Day or nighttime bruxism produces great muscular damage and delayed onset muscle soreness one to two days after training, the reason of myalgia. Muscle effort in this case incorporates eccentric, concentric, or both muscular contractions; muscle soreness depends also on the way and direction of strength application [15]. All those changes can occur in patients with RDC/TMD Ia and RDC/TMD Ib during bruxism and muscle effort. Muscles undergoing heavy eccentric loading suffer greater damage when overloaded as compared to concentric loading [15].

Next possible mechanism of anti-inflammatory and analgesic effect of BV may be explained by process of counterirritation and pain threshold regulation, which increases pain thresholds sensitivity and reduces pain rating [3]. VAS changes in our study may be also connected with pain threshold sensitivity increase.

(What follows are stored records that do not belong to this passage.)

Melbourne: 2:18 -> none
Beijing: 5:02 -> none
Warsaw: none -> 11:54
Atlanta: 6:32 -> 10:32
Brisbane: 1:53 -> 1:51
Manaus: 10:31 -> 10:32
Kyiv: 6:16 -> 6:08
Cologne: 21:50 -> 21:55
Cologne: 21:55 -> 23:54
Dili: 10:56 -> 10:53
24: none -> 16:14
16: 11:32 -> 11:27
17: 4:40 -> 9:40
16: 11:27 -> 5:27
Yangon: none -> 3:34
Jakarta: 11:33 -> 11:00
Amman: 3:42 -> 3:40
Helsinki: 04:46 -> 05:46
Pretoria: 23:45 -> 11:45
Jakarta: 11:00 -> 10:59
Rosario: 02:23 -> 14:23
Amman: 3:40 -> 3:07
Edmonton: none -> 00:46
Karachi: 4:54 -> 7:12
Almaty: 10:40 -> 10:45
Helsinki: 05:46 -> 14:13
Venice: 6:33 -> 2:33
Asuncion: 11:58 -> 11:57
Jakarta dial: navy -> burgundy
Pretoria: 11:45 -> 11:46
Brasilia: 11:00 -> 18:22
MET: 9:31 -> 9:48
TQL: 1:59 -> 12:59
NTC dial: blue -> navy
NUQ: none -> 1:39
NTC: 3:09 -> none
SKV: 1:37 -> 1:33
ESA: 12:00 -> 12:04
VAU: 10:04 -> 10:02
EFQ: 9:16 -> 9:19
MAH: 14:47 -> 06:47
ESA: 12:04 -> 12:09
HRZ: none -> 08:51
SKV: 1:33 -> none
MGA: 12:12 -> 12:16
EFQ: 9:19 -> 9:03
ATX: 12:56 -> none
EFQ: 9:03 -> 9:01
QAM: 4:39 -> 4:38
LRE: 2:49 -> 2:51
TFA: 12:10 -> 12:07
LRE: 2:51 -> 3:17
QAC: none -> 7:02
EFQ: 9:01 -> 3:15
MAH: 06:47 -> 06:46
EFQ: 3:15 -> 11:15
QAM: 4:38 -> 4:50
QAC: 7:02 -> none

As a result of the study we have observed a reduction of muscle tension (rest and maximal contraction tonus) in both groups: BV and placebo. In BV group the reduction was statistically relevant on both sides, in rest muscle tonus (Figures 2 and 3) and maximal muscle contraction (Figures 4 and 5). In placebo group only the reduction of rest muscle tonus observed on the left side was statistically relevant () (Figure 8). Other parameters in placebo group were not statistically relevant (Figures 7, 9, and 10). On the basis of these data we can conclude that physiotherapy (masseter muscle massage) is an effective method of muscular tension reduction. Miernik et al. also have shown the physiological effect of different massage techniques applied in myofascial pain treatment [16]. Physiotherapeutic massage and muscle elongation induces blood perfusion and blood flow increase in muscle tissue [1719]. It is a useful method for muscle tension and muscle pain reduction, but the efficacy of physiotherapy in our study was considerably increased by BV ointment (median BVTON reduction was 1,75; 1,65; 3,15; and 1,5 and median PLACEBOTON reduction was 0,25; 0,5; 1,91; and 1,5). Muscle tension can also be regulated by some BV proteins, for example, melittin. This peptide induces two-phase changes in rat papillary muscles: first it evokes an increase in the force of muscle contraction (15 min) and after that it inhibits muscle contraction for 30–45 min [20]. The effect is dose-dependent that is why further research is needed to evaluate influence of melittin on muscle cells contraction. That could be one of the possible mechanisms of bee venom healing properties on muscle tissues.

5. Conclusion

Physiotherapy is a very important and effective element of masticatory muscles myalgia treatment (RDC/TMD Ia and RDC/TMD Ib). Topical application of BV ointment provides excellent therapeutic effects: it reduces muscular tonus and muscle pain intensity and gives better relief to a patient than placebo (Vaseline). Local, topical BV application helps to minimize harmful side effects (as anaphylaxis) and teaches patients how to deal with muscle spasm, self-control, and biofeedback. Further research in that field is necessary to establish optimal dose (International Units of BV, %), a way of BV application, frequency, and duration of therapy.

Conflict of Interests

The authors declare that there is no conflict of interests regarding the publication of this paper.

Acknowledgments

This paper has been supported by the Program Project UMO-2012/07/B/ST6/01238 and authors would like to express their appreciation for that. Bioethical Committee number of Silesian Medical University is KNW/0022/KBI/104/I/09.